Hindoria is a town and a nagar panchayat in Damoh district in the Indian state of Madhya Pradesh.

Geography
Hindoria is located at . It has an average elevation of 385 metres (1,263 feet). The peak of Bhondla is highest in Damoh district.

History
Hindoria Riyasat or jagir was established by Raja Budhh singh Lodhi a companion of Maharaja Chhatrasal Bundela. Hindoria Riyasat kept pace with national interests and under the able leaderships of Raja Kishore Singh Lodhi of Hindoria, Raja Devi Singh of Singrampur, Pancham Singh of Karijog, Gangadhar Rao, Raghunath Rao, Mejban Singh, Govind Rao, and some others fought against the British rule in the rebellion of 1857. Hindoria was the biggest village in Madhya Pradesh till 1980.

Demographics
The Hindoria city is divided into 15 wards for which elections are held every 5 years. The Hindoria Nagar Panchayat has population of 16,001 of which 8,304 are males while 7,697 are females as per report released by Census India 2011.

Population of Children with age of 0-6 is 2,301 which is 14.38% of total population of Hindoria (NP). In Hindoria Nagar Panchayat, Female Sex Ratio is of 927 against state average of 931. Moreover Child Sex Ratio in Hindoria is around 929 compared to Madhya Pradesh state average of 918. Literacy rate of Hindoria is 78.88% higher than state average of 69.32%. Male literacy is around 88.09% while female literacy rate is 68.93%.

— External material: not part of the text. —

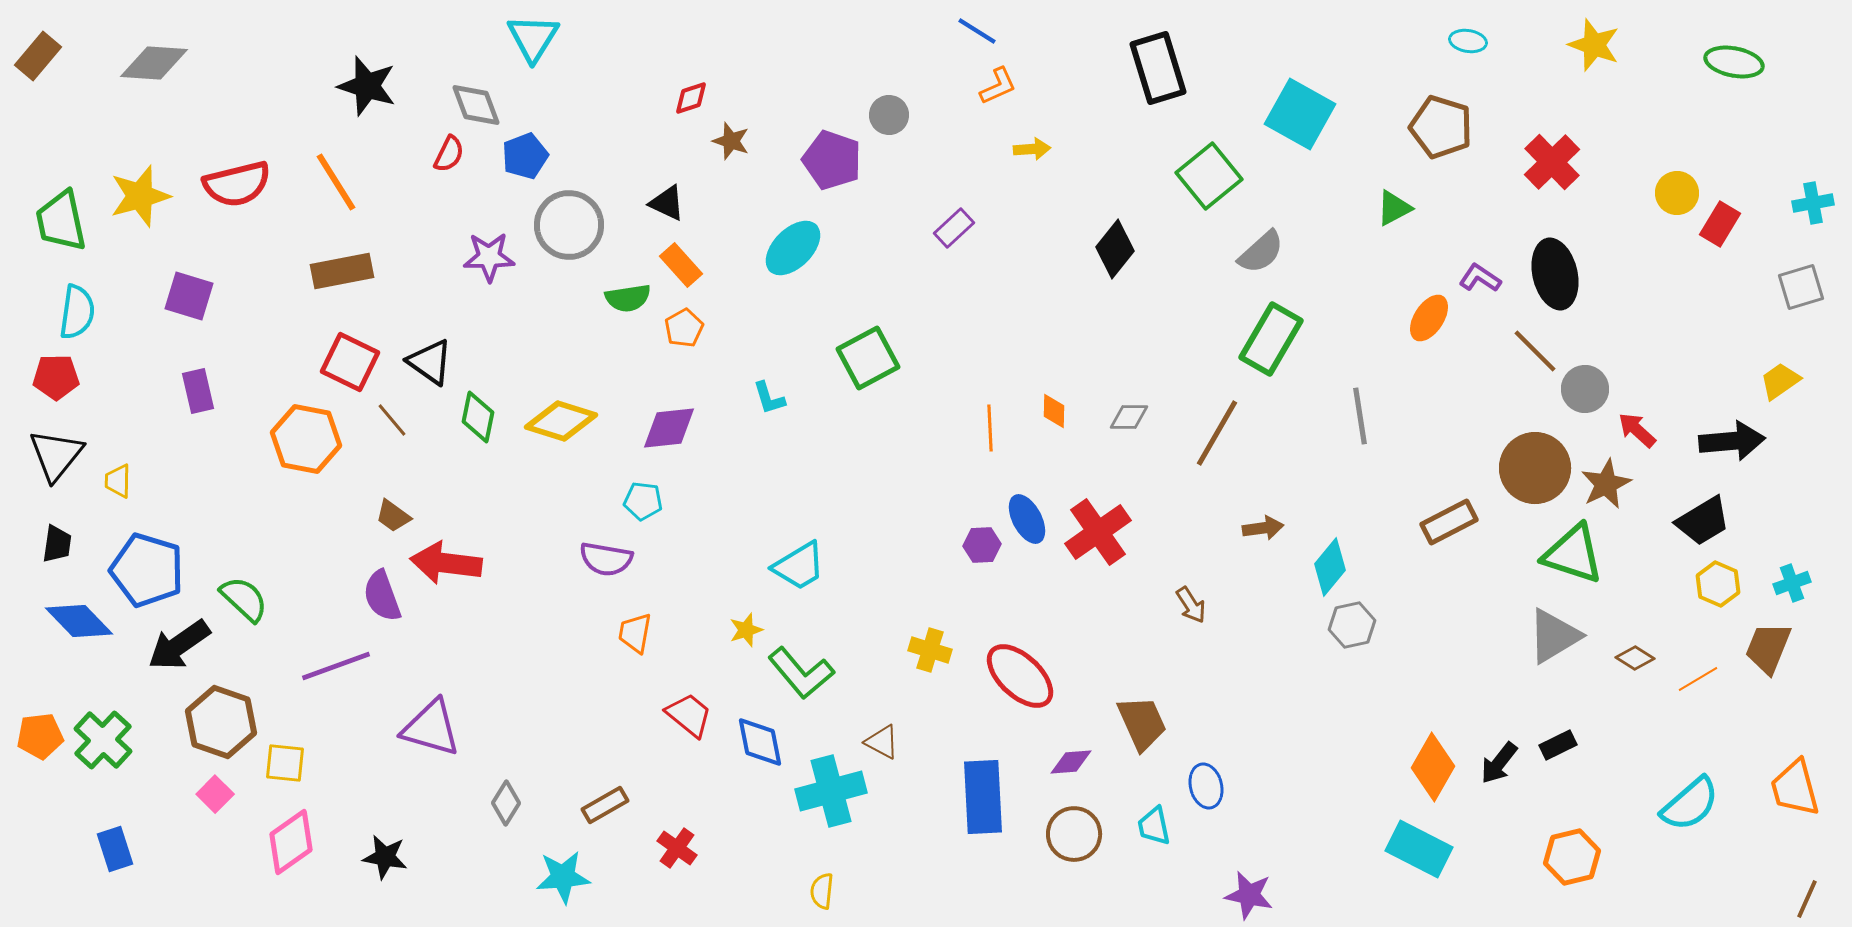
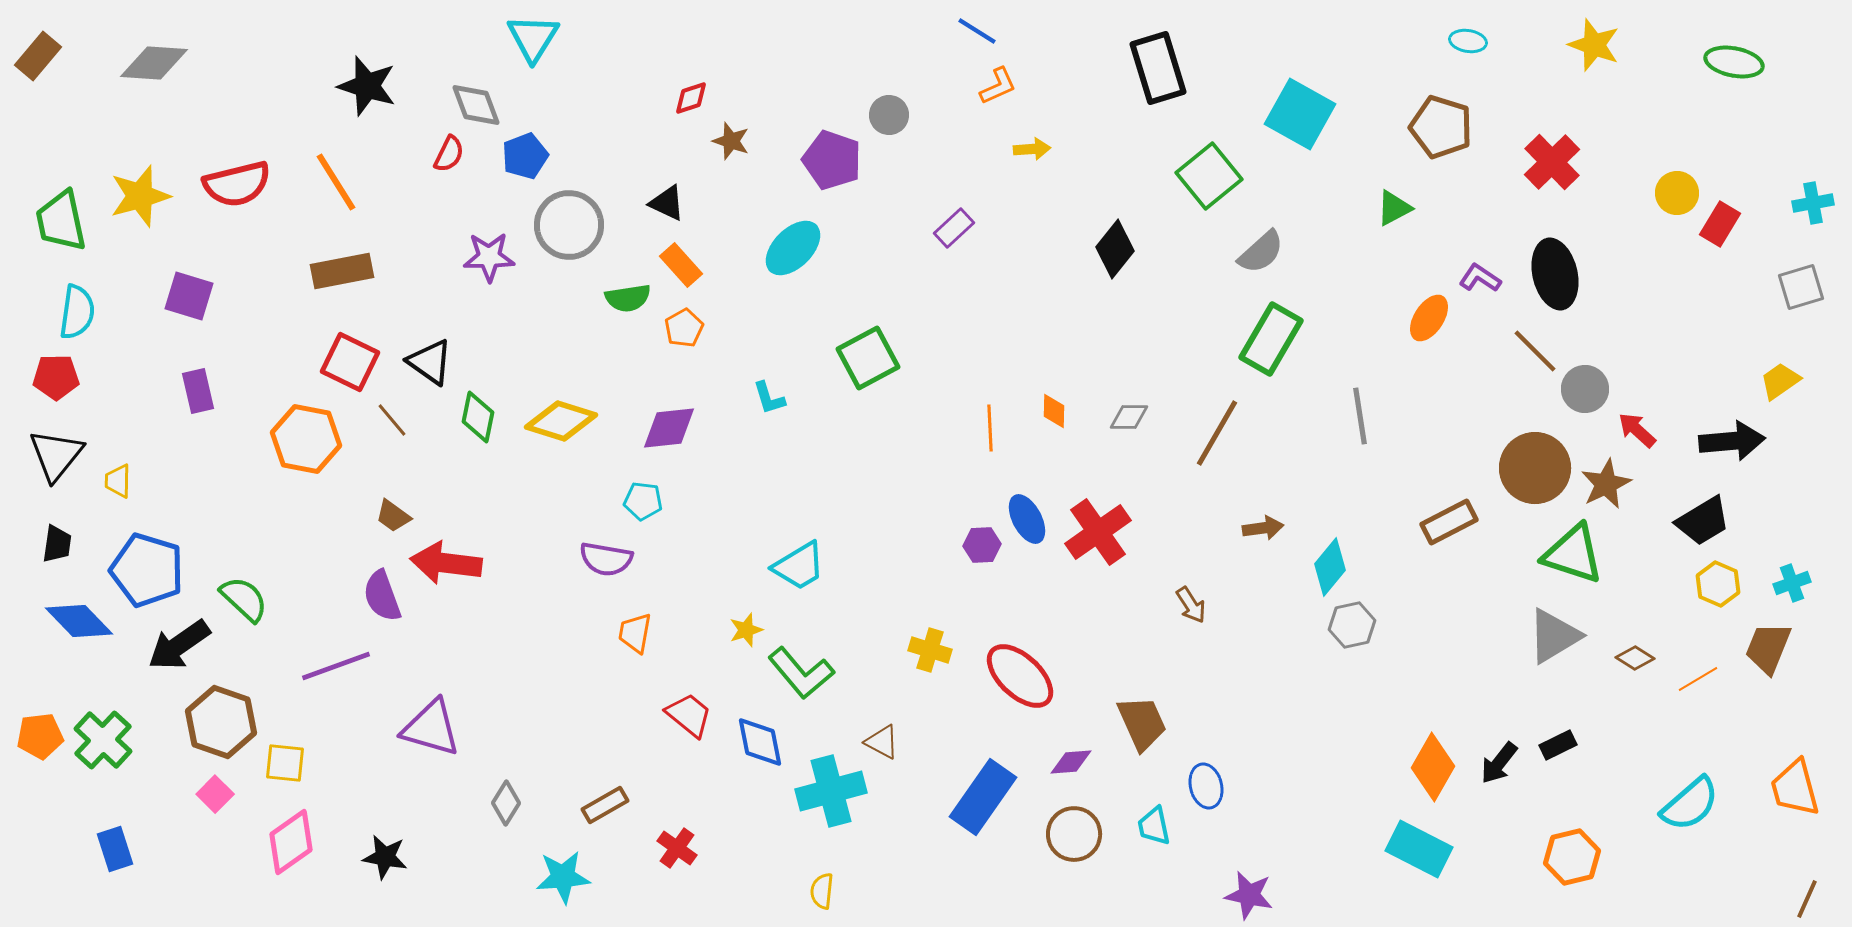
blue rectangle at (983, 797): rotated 38 degrees clockwise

Hindoria Nagar Panchayat has total administration over 3,287 houses to which it supplies basic amenities like water and sewerage.

Caste Factor
Schedule Caste (SC) constitutes 20.95% while Schedule Tribe (ST) were 5.06% of total population in Hindoria (NP).

Work Profile
Out of the total population, 7,135 were engaged in work or business activity. Of this 4,576 were males while 2,559 were females. In census survey, worker is defined as person who does business, job, service, and cultivator and labour activity. Of the total 7135 working population, 76.31% were engaged in Main Work while 23.69% of total workers were engaged in Marginal Work.

Education
Schools in Hindoria include:

Government Schools
 GOVT HSS BOYS, HINDORIA
 GOVT HSS GIRLS, HINDORIA
 GOVT MS BOYS, HINDORIA, JANPAD
 GOVT MS BOYS, SENIOR BASIC, HINDORIA
 GOVT MS GIRLS, HINDORIA
 GOVT PS GIRLS, HINDORIA
 GOVT PS HINDORIA
 GOVT PS HINDORIA, MUKERWA WARD
 GOVT PS HINDORIA, KILA WARD
 GOVT PS HINDORIA, KANCHAN PURA
 GOVT PS HINDORIA, CHIRAIPANI

Private Schools
 Shri Jageshwar Nath Middle School, Hindoria
 Saraswati Sishu Mandir Hindoria
 Gayatri Vidhya Peeth School, Hindoria
 Shri G.P.Choubey Memorial English Medium School, Hindoria
 Gyan Amrit English/Hindi Medium Middle School, Hindoria
 Kumud Karmarkar English Medium School, Hindoria
 Rajendra Pathak Memorial English Medium School, Hindoria
 Priyadarshni ball mandir school ,hindoria

Famous Personalities

Pradyuman Singh Lodhi
 Thakur Pradyumn Singh Lodhi elected as MLA from Malhera constituency in state assembly election 2018. He is member and head of royal house of Hindoria and descendant of Raja Kishore Singh Lodhi who rebelled against britishers in 1857.
 Elected again as MLA in the November 2020 by-election as BJP Candidate 53 BADAMAlHERA SEAT.
 Now in charge of Chairman of State civil supplies corporation (SCSC).
 Rank:- Cabinet Minister, MP Government.

Thakur Rahul Singh
 Thakur Rahul Singh Lodhi, member of Royal house of Hindoria and former member of legislative assembly of Madhya Pradesh from the Damoh constituency. He defeated the former finance minister of Madhya Pradesh.
 He also quit Congress and joined BJP but his fate was not same as his cousin, he lost the by election to Congress veteran Ajay Tondon from Damoh constituency seat.